Исключительная профессиональная самоотверженность деятелей петроградского балета – всех, до последнего артиста кордебалета, до младшего ученика школы, – и преданность их своему делу спасли хрупкое искусство. Артисты трудились, выходили на сцену несмотря ни на что. Закройся театр хотя бы на пару лет, было бы утрачено всё: традиции, школа, репертуар, ведь хореографическое искусство существует исключительно в живом театральном процессе.

 

Первые послереволюционные годы в петроградском балете была значительная (и естественная) текучка кадров. Несколько раз менялись руководители труппы, пока в 1922 году ее не возглавил Федор Лопухов. Один за другим покидали Россию и опытные, и молодые, подающие надежды артисты. Спесивцева в начале 1920-х годов выступала в Петрограде наездами. Основная нагрузка легла на плечи нескольких солистов.

 

Балеринский репертуар в основном делили Елена Люком и Елизавета Гердт – выпускницы класса Фокина 1908-09 годов, уверенно заявившие о себе еще до революции и бывшие прямыми противоположностями в творчестве. Люком, артистка интуитивного склада, пленяла почти детской беззащитностью, трепетностью, мелодраматизмом. Гердт (дочь премьера Императорского балета Павла Гердта) танцевала холодно, идеально по форме и академически безупречно, за что ее не раз сравнивали со сверкающим бриллиантом. Люком танцевала до 1941 года, после стала одним из самых уважаемых репетиторов ленинградского балета. Гердт ушла со сцены ровно по прошествии 20 лет карьеры, занялась педагогикой и, оказавшись в Москве, выучила Майю Плисецкую и Екатерину Максимову.
···
*ЗАДАНИЯ*:
**1)** Продублируйте из фрагмента о петроградском балете всё, начиная со слов «Исключительная профессиональная самоотверженность» и вплоть до слов «плечи нескольких солистов.».
**2)** Ответьте по фрагменту о петроградском балете:
(a) В каком году труппу возглавил Федор Лопухов?
(b) До какого года танцевала Елена Люком?
(c) Кого выучила Елизавета Гердт, оказавшись в Москве?
**3)** Продолжите фрагмент о петроградском балете с места, где он обрывается.

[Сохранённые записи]
···
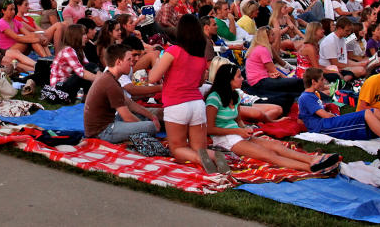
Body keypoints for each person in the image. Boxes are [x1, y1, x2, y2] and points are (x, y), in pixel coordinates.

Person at [206, 63, 341, 173]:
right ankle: (311, 168)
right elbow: (210, 129)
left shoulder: (234, 96)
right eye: (239, 76)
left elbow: (237, 119)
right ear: (229, 80)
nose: (242, 79)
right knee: (268, 154)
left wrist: (244, 128)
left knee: (277, 146)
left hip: (237, 134)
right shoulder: (214, 98)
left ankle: (312, 159)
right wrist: (238, 131)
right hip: (225, 139)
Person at [148, 14, 221, 172]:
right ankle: (213, 156)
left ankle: (201, 160)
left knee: (177, 148)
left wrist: (158, 62)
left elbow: (153, 78)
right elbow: (200, 82)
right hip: (197, 104)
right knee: (199, 147)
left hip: (176, 104)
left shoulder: (174, 51)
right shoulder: (200, 56)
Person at [84, 44, 161, 142]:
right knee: (150, 126)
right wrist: (143, 126)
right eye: (129, 60)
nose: (132, 63)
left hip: (107, 125)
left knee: (145, 117)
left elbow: (130, 104)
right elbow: (127, 117)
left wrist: (152, 116)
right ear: (119, 62)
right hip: (102, 133)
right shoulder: (110, 83)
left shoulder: (110, 78)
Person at [298, 68, 380, 141]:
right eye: (321, 80)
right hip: (323, 127)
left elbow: (302, 118)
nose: (324, 82)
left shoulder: (312, 95)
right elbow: (325, 116)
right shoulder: (306, 97)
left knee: (374, 111)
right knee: (367, 113)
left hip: (326, 123)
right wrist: (334, 116)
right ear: (313, 82)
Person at [46, 24, 96, 102]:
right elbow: (81, 72)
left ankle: (90, 95)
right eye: (83, 34)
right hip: (59, 88)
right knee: (89, 68)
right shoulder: (68, 50)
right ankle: (89, 96)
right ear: (76, 36)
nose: (86, 37)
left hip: (67, 82)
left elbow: (87, 67)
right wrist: (100, 79)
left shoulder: (79, 50)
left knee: (91, 67)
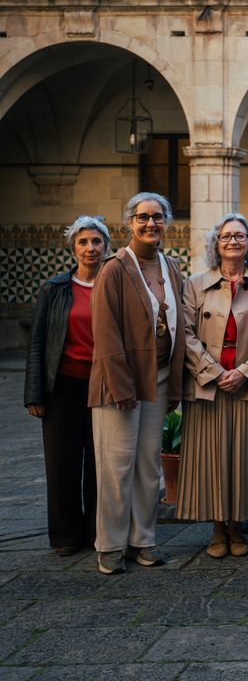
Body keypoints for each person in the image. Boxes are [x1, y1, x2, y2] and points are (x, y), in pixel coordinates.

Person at [89, 192, 185, 575]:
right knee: (116, 464)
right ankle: (110, 545)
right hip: (120, 384)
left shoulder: (172, 266)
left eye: (157, 217)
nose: (150, 224)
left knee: (148, 465)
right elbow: (105, 331)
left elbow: (179, 327)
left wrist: (175, 383)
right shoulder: (113, 269)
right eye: (142, 217)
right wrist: (121, 385)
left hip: (158, 379)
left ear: (166, 222)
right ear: (129, 222)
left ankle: (143, 540)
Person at [177, 213, 248, 558]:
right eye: (226, 236)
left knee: (244, 458)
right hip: (209, 385)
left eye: (240, 236)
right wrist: (214, 372)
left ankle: (237, 528)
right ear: (216, 244)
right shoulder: (194, 284)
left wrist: (247, 372)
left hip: (247, 385)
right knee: (211, 457)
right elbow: (185, 335)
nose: (233, 241)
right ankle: (217, 530)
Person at [25, 216, 112, 556]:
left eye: (96, 241)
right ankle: (64, 536)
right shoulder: (55, 288)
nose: (90, 248)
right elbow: (38, 342)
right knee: (61, 462)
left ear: (106, 246)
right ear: (74, 248)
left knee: (99, 463)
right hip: (61, 386)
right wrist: (34, 393)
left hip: (102, 386)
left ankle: (95, 532)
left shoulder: (114, 284)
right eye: (83, 242)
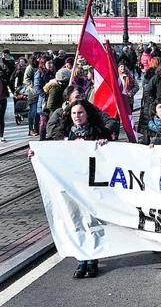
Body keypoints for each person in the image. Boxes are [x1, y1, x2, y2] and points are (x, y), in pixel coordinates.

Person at [45, 99, 113, 278]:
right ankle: (81, 259)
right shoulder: (62, 134)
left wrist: (105, 145)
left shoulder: (99, 132)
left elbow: (111, 157)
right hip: (71, 186)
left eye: (81, 113)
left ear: (87, 114)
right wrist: (36, 154)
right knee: (75, 222)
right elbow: (50, 154)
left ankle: (93, 259)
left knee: (92, 222)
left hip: (91, 185)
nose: (77, 116)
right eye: (74, 113)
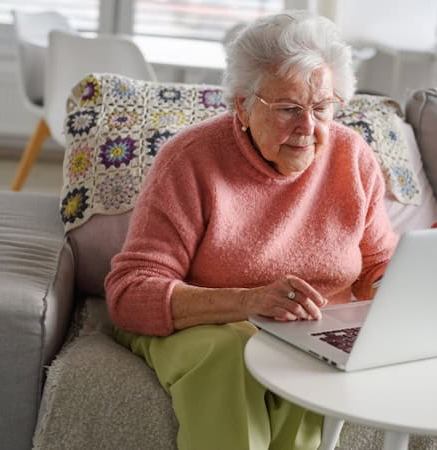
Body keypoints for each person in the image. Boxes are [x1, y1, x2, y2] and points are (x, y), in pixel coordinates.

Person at [105, 10, 399, 450]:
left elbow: (378, 265)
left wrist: (412, 275)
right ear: (242, 105)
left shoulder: (352, 157)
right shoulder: (189, 160)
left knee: (313, 364)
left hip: (306, 334)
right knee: (230, 357)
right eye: (288, 109)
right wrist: (248, 302)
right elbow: (130, 293)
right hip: (203, 326)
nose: (308, 128)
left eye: (322, 108)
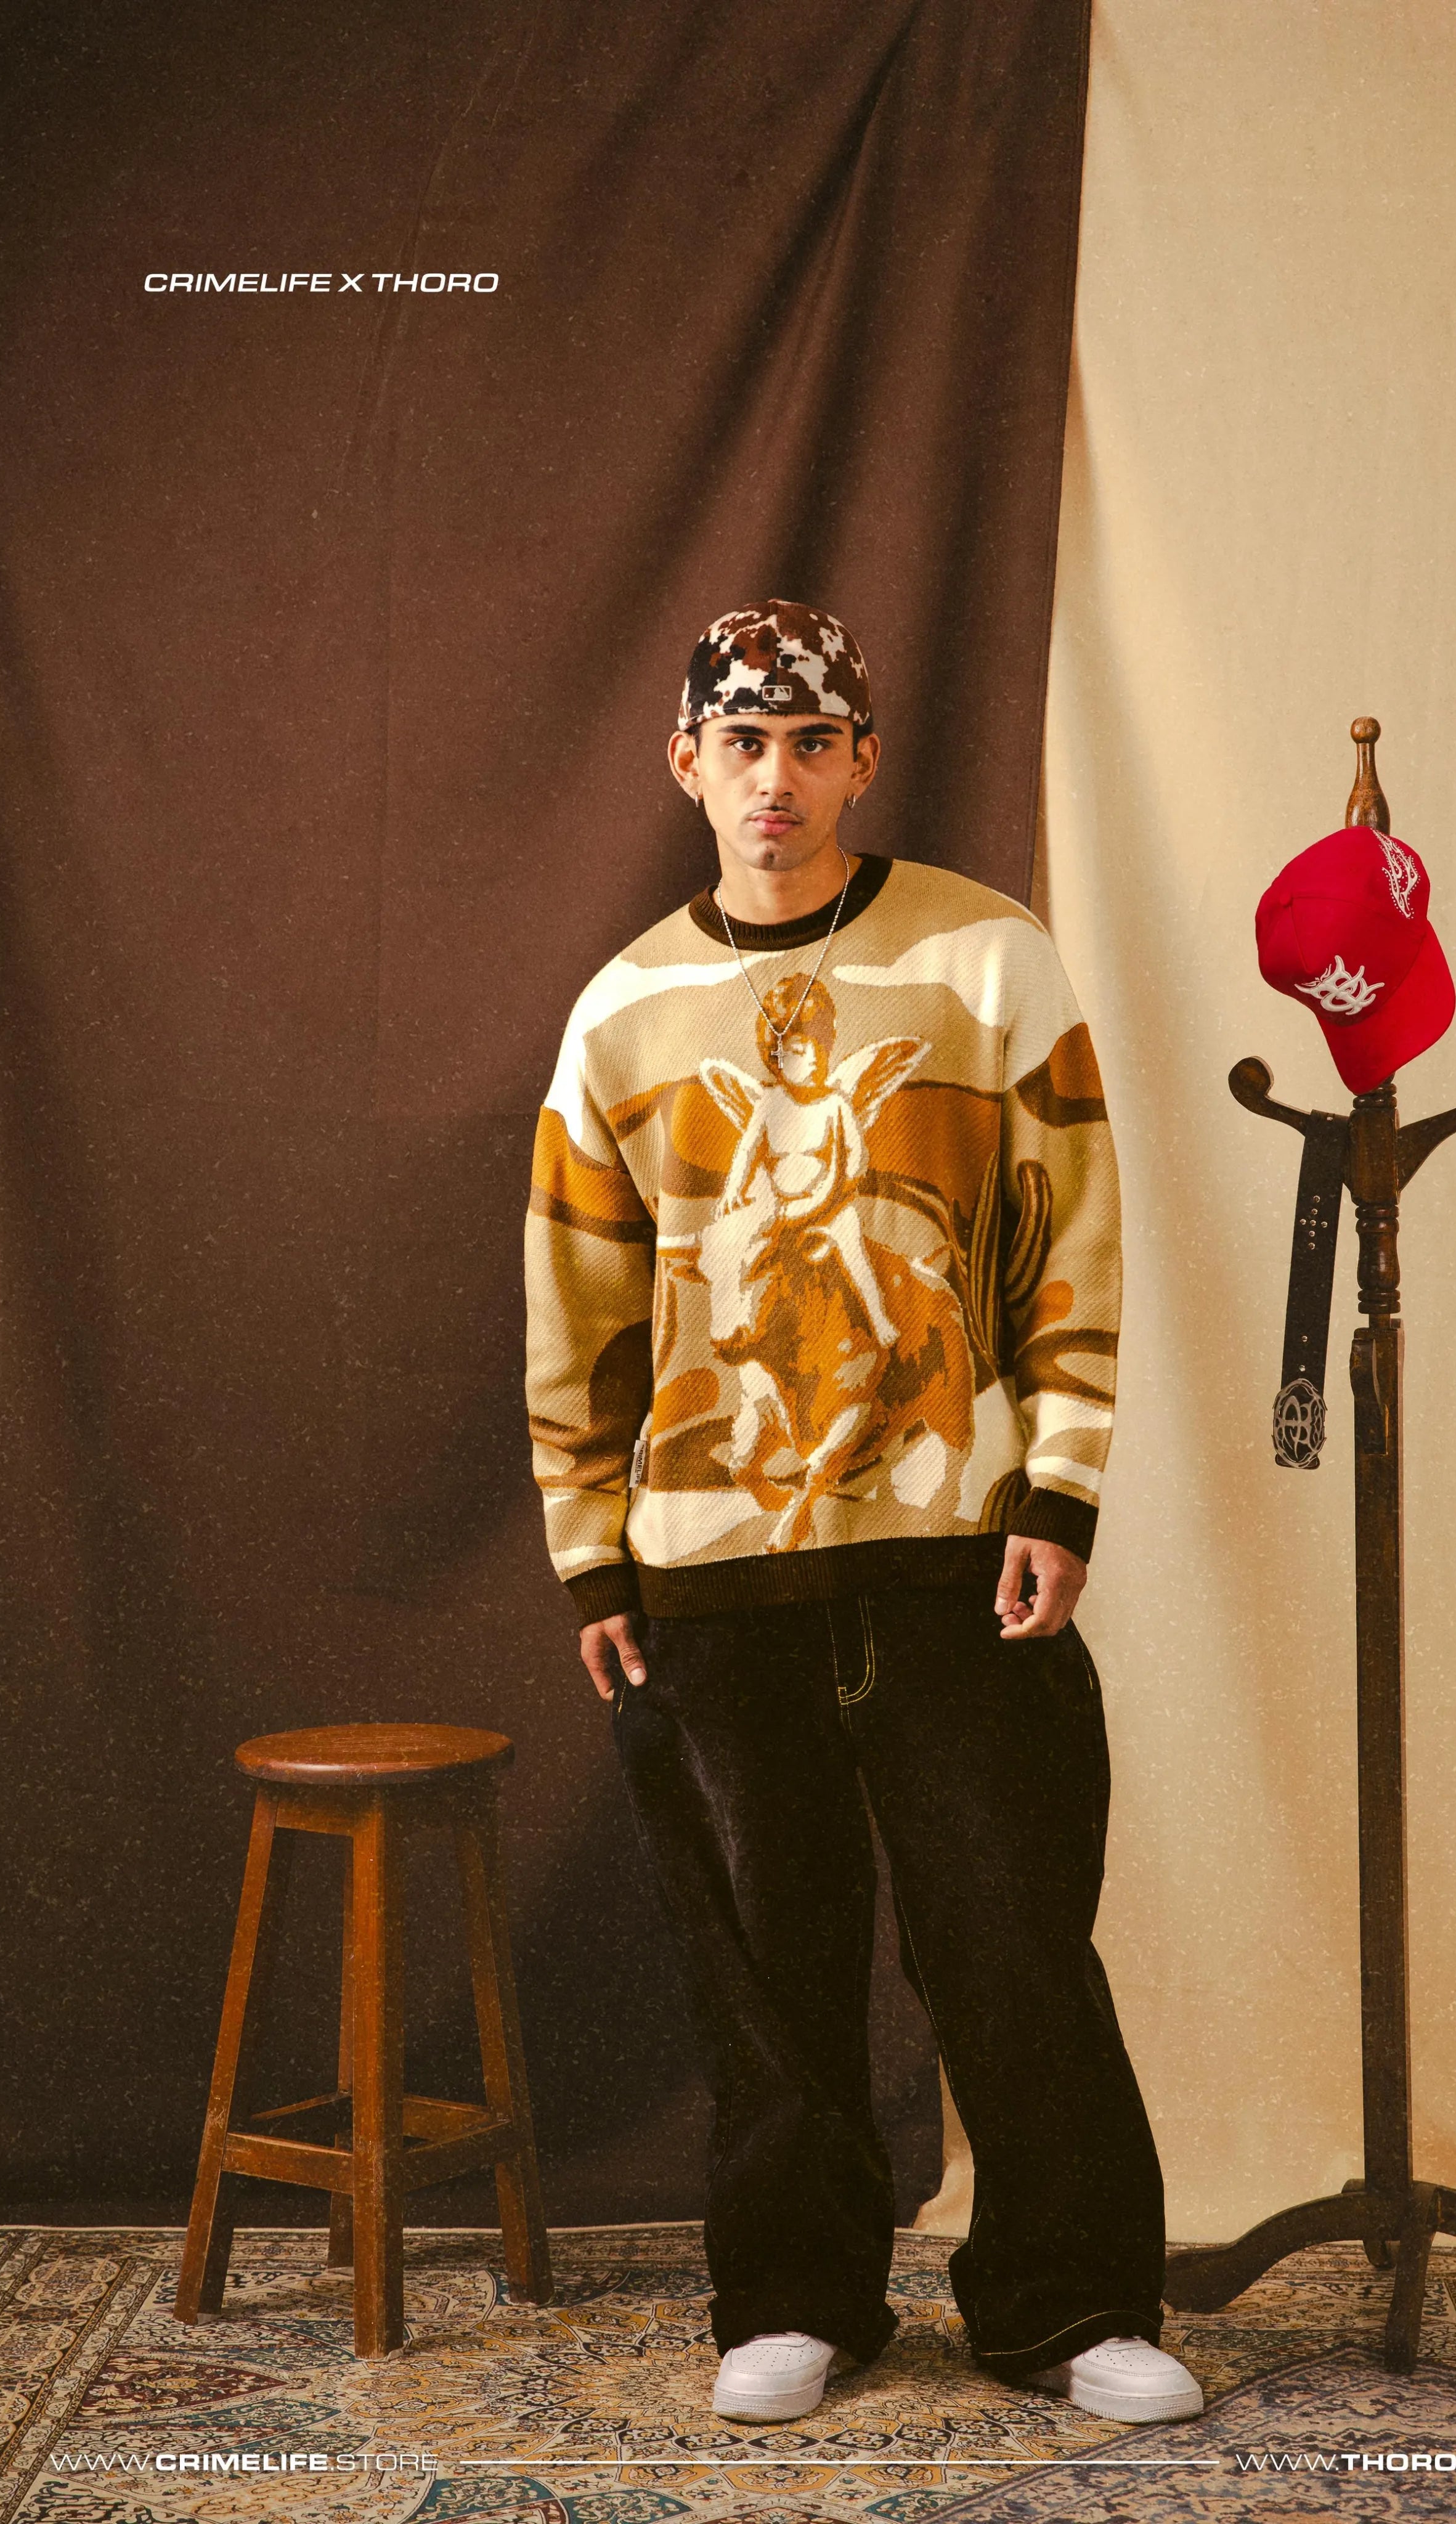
···
*ОТВЕТЫ ПО ЗАДАНИЯМ*:
**1)**
Исключительная профессиональная самоотверженность деятелей петроградского балета – всех, до последнего артиста кордебалета, до младшего ученика школы, – и преданность их своему делу спасли хрупкое искусство. Артисты трудились, выходили на сцену несмотря ни на что. Закройся театр хотя бы на пару лет, было бы утрачено всё: традиции, школа, репертуар, ведь хореографическое искусство существует исключительно в живом театральном процессе.

 

Первые послереволюционные годы в петроградском балете была значительная (и естественная) текучка кадров. Несколько раз менялись руководители труппы, пока в 1922 году ее не возглавил Федор Лопухов. Один за другим покидали Россию и опытные, и молодые, подающие надежды артисты. Спесивцева в начале 1920-х годов выступала в Петрограде наездами. Основная нагрузка легла на плечи нескольких солистов.

**2)**
(a) В 1922 году.
(b) До 1941 года.
(c) Майю Плисецкую и Екатерину Максимову.

**3)**
 

Талантливому выпускнику Петроградского балетного училища 1918 года Борису Шаврову судьба не дала времени на раскачку. Обширный премьерский репертуар достался ему почти сразу. Великолепный партнер и вдумчивый актер, Шавров первым стал вносить черты психологизма в партии шаблонных, в общем-то, балетных принцев. В 1940-1950-е годы Шавров перешел на пантомимные роли (и исполнял их блистательно), несколько десятилетий успешно преподавал и репетировал.

 

Рядом с Люком, Гердт, Шавровым были и другие талантливые мастера, но именно это трио не просто впечатало свои имена в эпоху, но обеспечило связь времен.

 

Петроградским-ленинградским балетом все 1920-е годы руководил Федор Васильевич Лопухов. Человек непростого характера и длинной, богатой на события, взлеты и падения, творческой биографии, Лопухов умел соединить радикальные эксперименты и пиетет к классическому наследию.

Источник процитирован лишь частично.